*Task instructions*.
1. In the gabapentinoids article, what did all 5 references of the newsletter piece focus on?
2. Carry on the article about gabapentinoids, picking up right after its final sentence.

*Extracted text*.
Gabapentinoids: A Deeper Look

Psychiatric TimesVol 40, Issue 11

"During the past 5 years has gabapentin retained its position as one of the top 10 drugs prescribed in the United States."




To keep up-to-date with the voluminous psychiatric literature, I scan many psychiatric and neuroscience publications in search of articles that pull me in for a deeper look. Recently, I skimmed the titles of a weekly email newsletter I receive and was immediately drawn to the first article: “Before You Prescribe Gabapentin, Consider These Risks.”1

The first sentence of the third paragraph got my attention. The author erroneously stated: “Gabapentin (Neurontin) and pregabalin (Lyrica) are both gabapentinoids—psychotropic medications that cross the blood-brain barrier and mimic the inhibitory neurotransmitter gamma-aminobutyric acid (GABA).”1

The next step was to read all of this article’s references.2-6 Surprisingly, all 5 references focused on the relationship of gabapentin with the use of opioids or in the treatment of pain, with no mention of the common off-label use of gabapentin in various psychiatric disorders such as anxiety and insomnia. Hence, I embarked on a literature search for recent comprehensive review articles to explore gabapentin in these disease states.

*Data supplied*.

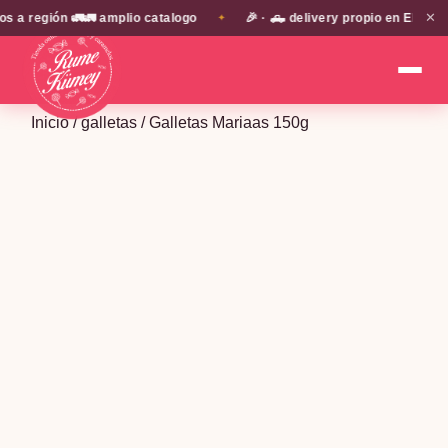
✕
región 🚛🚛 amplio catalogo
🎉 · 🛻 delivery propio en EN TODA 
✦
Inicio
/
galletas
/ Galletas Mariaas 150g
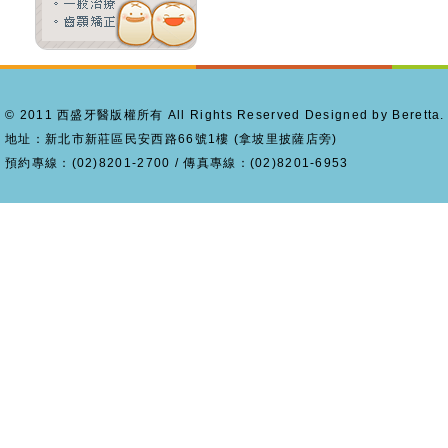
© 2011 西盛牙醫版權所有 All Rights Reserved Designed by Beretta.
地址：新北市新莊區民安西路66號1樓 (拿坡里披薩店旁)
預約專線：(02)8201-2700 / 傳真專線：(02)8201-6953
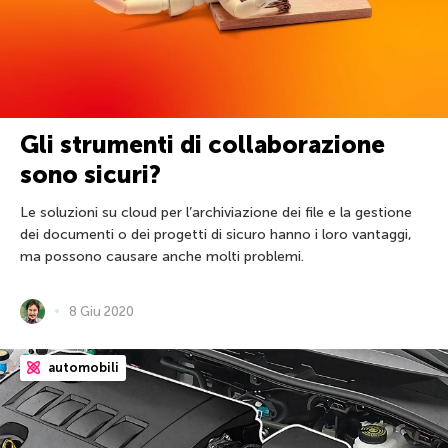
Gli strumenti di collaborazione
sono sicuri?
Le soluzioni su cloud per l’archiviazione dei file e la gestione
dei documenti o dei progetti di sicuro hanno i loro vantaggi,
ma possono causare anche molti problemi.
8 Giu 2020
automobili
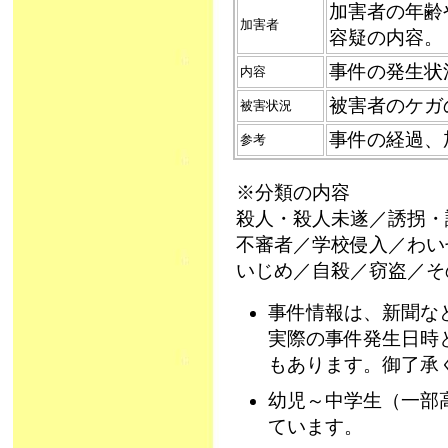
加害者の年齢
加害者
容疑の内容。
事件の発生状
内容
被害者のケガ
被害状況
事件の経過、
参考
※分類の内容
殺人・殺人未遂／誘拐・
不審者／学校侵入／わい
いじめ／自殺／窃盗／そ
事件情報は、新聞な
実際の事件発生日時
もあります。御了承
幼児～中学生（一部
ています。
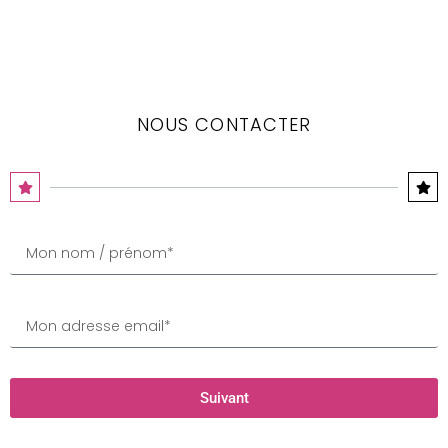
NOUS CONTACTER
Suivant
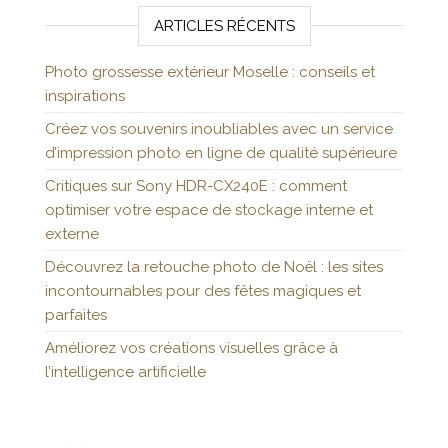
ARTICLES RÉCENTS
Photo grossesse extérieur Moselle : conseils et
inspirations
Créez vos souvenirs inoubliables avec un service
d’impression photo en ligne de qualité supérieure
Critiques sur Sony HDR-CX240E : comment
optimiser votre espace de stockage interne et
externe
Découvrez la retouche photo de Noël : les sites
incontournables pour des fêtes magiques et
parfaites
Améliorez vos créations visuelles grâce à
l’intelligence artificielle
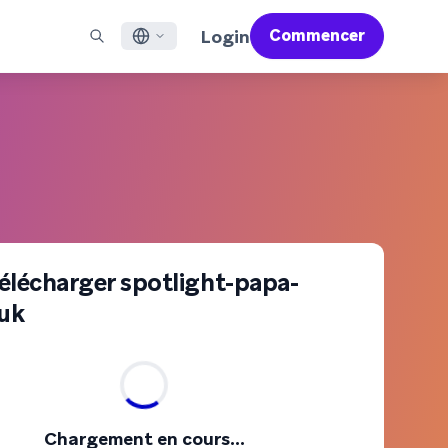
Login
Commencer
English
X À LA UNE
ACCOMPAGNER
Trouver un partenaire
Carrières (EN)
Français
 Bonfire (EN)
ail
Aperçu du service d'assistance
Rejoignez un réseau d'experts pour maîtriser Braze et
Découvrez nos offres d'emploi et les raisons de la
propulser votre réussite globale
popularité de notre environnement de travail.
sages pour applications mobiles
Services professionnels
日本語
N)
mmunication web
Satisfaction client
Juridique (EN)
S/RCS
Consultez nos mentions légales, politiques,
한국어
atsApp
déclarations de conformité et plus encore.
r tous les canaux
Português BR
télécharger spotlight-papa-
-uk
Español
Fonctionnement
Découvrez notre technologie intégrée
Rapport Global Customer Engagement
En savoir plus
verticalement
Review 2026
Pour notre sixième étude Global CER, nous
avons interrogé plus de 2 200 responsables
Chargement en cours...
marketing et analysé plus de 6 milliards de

---

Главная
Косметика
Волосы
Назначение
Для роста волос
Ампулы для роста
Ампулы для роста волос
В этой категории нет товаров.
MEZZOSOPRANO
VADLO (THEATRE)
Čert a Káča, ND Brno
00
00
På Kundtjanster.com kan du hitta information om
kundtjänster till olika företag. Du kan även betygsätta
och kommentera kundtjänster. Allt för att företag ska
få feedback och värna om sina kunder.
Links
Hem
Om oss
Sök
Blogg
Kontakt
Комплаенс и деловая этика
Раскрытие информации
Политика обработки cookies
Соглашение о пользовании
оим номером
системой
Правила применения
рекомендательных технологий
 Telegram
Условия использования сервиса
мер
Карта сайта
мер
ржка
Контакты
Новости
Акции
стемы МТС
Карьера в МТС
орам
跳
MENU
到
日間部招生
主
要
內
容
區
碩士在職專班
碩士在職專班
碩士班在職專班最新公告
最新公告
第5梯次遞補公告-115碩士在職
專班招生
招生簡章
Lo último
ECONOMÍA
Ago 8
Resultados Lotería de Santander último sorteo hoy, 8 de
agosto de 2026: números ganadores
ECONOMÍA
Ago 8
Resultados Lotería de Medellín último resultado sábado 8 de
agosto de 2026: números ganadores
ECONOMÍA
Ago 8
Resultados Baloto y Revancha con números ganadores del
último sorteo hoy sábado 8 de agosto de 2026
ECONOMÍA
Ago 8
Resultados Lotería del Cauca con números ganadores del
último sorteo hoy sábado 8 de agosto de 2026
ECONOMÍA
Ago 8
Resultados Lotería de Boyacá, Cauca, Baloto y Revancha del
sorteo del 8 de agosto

*Results by task*.
1. They all focused on gabapentin's relationship with opioid use or its use in treating pain.

2.
Finally, I downloaded the most recently updated US Food and Drug Administration (FDA)-approved product insert for gabapentin, which gained FDA approval in 1993, and its more potent successor, pregabalin, which was approved by the FDA in 2004.7,8 Both drugs are available in generic formulations, and a 90-day supply of an average dose of either drug costs approximately $20 through GoodRx.

Gabapentin’s History

Researchers at Parke-Davis pharmaceuticals developed gabapentin as an analogue of the ubiquitous inhibitory neurotransmitter GABA, initially expecting it to interface with the GABA system. GABA receptors are ion channels that are activated by GABA, alcohol, benzodiazepines, Z-drug sleep hypnotics, barbiturates, and allopregnanolone.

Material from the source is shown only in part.